Detlef Vetten: 50 Tage lebenslänglich

Rezension von Annemarie

Psychiatrie. Geschlossene Station. Eine Horrorvorstellung für viele. Doch wie genau es eigentlich hinter den verschlossenen Türen aussieht, das weiß kaum einer. Der Autor diese Buches, der Journalist Detlef Vetten, hat genau diese Erfahrung machen dürfen. Nachdem er sich zum wiederholten Mal betrunken hat, begeht er einen Selbstmordversuch. Gerade noch rechtzeitig ruft er Hilfe. Und landet in der geschlossenen Psychiatrie. Für 50 Tage. Von seinen Erlebnissen auf der Station erzählt er in diesem Buch.

Seinen Schwerpunkt legt Vetten dabei auf die unterschiedlichen Menschen, denen er begegnet. Obwohl ein Großteil der Menschen auf seiner Station wegen der gleichen Krankheit – Alkoholmissbrauch – einsitzt, sind doch die individuellen Lebens – und Leidens- Geschichten enorm unterschiedlich. Vom erfolgreichen Juristen, der durch eine schwierige Ehefrau in die Alkoholsucht geriet, über einen Kriminellen, der sich durch eine vorgetäuschte Alkoholsucht vor dem Gefängnisaufenthalt drücken will und die betrogene Ehefrau, die ihren Kummer in Alkohol ertränkt bis hin zum Kind aus gutem Hause, das von zuhause ausbricht und dessen Leben durch nachteilige Kontakte aus dem Lot gerät, ist eigentlich alles mit dabei.
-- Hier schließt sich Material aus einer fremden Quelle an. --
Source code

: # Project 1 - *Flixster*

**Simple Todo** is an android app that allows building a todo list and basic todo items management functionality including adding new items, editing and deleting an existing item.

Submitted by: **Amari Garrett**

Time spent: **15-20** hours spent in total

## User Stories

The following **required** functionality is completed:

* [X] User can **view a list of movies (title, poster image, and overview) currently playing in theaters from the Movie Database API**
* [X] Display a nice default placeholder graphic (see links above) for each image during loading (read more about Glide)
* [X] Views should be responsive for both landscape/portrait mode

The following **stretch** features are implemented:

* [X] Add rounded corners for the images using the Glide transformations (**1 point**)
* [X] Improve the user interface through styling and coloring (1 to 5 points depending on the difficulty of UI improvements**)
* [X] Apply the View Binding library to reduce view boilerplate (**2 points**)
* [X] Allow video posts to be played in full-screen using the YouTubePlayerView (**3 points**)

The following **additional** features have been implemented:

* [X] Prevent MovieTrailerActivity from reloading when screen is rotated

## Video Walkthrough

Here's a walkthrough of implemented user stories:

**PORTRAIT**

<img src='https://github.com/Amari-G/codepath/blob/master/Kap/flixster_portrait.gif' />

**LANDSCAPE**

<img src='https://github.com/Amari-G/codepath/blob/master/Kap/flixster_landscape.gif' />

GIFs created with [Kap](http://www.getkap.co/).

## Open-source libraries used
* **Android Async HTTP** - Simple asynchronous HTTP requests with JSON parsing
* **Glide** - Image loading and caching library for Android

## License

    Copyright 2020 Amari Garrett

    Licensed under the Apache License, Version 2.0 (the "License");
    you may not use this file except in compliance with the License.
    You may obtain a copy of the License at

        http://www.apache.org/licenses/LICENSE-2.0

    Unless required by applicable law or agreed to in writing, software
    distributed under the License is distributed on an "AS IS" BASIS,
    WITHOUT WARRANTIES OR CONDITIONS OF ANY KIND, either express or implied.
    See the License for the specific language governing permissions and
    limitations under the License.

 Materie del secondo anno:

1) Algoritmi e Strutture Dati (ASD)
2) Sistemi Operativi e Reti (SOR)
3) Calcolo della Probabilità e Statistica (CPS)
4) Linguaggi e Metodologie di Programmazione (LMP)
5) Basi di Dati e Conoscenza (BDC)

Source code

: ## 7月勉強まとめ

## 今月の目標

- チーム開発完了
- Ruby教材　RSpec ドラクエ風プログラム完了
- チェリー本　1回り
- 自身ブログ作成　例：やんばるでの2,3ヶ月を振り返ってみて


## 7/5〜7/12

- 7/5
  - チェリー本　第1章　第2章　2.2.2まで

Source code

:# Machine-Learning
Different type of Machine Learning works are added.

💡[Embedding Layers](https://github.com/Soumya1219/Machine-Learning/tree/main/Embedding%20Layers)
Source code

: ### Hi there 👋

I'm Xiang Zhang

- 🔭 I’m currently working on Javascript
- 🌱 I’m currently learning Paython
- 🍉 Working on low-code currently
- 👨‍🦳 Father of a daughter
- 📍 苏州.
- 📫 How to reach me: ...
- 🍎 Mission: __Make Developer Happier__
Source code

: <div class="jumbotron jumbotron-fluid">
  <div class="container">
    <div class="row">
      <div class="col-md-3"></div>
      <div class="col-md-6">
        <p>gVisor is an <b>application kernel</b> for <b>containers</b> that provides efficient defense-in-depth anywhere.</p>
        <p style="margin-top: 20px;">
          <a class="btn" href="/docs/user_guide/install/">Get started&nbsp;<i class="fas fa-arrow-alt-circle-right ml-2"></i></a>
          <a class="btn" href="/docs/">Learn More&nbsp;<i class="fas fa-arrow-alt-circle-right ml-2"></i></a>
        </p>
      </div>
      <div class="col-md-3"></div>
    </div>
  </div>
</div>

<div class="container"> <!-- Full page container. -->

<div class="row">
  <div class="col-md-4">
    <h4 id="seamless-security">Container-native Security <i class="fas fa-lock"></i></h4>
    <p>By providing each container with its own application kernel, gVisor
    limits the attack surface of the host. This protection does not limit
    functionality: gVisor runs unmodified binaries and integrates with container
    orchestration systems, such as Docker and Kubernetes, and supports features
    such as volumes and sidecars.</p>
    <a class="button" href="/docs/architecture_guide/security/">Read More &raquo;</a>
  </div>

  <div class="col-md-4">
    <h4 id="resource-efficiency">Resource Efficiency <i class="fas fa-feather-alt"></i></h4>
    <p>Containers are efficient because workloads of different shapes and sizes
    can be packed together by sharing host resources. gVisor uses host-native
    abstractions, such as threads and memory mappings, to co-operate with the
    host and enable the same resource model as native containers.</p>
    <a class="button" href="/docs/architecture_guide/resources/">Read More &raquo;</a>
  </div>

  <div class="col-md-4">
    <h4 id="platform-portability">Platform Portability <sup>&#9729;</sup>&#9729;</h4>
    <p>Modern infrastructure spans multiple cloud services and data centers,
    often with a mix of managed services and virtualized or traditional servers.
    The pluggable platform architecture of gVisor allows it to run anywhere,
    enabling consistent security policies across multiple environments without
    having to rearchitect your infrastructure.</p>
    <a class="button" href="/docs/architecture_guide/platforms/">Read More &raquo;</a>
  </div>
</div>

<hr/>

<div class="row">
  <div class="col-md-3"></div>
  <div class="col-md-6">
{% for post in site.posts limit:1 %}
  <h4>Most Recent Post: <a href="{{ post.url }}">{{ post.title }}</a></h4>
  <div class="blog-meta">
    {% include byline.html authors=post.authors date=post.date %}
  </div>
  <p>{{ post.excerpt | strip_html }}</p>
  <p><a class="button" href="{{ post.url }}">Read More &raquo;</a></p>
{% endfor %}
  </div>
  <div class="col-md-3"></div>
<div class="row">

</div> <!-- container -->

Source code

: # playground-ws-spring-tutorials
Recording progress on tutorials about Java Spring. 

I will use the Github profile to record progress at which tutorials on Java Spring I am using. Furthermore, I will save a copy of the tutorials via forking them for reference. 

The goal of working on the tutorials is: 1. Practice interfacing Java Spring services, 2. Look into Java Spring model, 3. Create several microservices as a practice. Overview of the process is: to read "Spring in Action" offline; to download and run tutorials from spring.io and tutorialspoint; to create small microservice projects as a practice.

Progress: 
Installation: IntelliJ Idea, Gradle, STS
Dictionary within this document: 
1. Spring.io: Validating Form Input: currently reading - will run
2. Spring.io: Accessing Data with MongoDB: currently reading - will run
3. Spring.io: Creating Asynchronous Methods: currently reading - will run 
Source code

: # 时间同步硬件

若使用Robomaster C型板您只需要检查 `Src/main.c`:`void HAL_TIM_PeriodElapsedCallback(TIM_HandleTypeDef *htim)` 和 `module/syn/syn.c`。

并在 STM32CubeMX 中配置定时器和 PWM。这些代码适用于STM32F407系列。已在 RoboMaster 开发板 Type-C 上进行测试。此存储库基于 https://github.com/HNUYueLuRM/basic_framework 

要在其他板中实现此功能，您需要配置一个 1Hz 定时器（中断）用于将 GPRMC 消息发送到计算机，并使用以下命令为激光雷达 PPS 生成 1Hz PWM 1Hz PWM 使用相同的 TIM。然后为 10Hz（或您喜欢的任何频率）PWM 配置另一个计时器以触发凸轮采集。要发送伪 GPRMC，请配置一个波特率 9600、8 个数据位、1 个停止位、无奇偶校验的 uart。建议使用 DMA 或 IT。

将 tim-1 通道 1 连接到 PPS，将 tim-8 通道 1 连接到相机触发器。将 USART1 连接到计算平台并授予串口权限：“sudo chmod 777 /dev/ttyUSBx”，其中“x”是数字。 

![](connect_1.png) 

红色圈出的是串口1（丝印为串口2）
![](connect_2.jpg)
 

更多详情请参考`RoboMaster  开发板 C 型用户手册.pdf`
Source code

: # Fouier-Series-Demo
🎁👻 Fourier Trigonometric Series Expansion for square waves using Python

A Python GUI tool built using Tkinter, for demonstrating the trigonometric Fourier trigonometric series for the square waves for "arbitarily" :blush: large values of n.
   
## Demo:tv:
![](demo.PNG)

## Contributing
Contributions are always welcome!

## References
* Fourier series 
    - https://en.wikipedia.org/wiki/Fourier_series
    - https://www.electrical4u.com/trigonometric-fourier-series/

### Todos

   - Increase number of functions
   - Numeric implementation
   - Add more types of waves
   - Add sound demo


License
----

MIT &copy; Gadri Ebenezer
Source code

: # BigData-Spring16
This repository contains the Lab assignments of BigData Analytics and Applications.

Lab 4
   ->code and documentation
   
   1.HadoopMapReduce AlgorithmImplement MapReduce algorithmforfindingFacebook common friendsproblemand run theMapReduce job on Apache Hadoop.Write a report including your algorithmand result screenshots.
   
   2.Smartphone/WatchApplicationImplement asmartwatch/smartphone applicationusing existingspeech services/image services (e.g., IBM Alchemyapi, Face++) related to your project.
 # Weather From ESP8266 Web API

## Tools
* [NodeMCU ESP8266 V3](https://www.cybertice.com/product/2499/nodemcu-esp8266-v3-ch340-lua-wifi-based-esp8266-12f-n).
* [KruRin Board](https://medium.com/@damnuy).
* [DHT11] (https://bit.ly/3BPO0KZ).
Vetten schreibt seine Erlebnisse chronologisch auf, beginnend mit seiner Einlieferung und endend mit seiner Entlassung.

Rezension

Eines vorweg: Dieses Buch ist höchst subjektiv geschrieben und beinhaltet ausschließlich Vettens ganz persönliche Eindrücke. Wer erwartet, einen objektiven und informationsreichen Bericht über das Leben in der Psychiatrie zu lesen, sollte daher nach einer anderen Lektüre Ausschau halten. So hat mich Vettens Schreibstil anfangs auch sehr verwirrt. Er schreibt von sich als „Herr V.“, also in der dritten Person. Auch schreibt er in kurzen Sätzen, oft abgehackt. Teilweise hatte ich den Eindruck, dass Vetten nicht ganz nüchtern war und etwas neben sich stand, so verwirrt wirkte zum Teil sein Schreibstil.

Möglicherweise ist dies jedoch auch gewollt, damit der Leser sich besser in die Situation hineinversetzen kann und den Alltag auf der geschlossenen Station besser nachvollziehen kann. Dann ist dieser Schreibstil verständlich. Er führt auch tatsächlich dazu, dass man sich in die Betroffenen recht gut hineinversetzen kann.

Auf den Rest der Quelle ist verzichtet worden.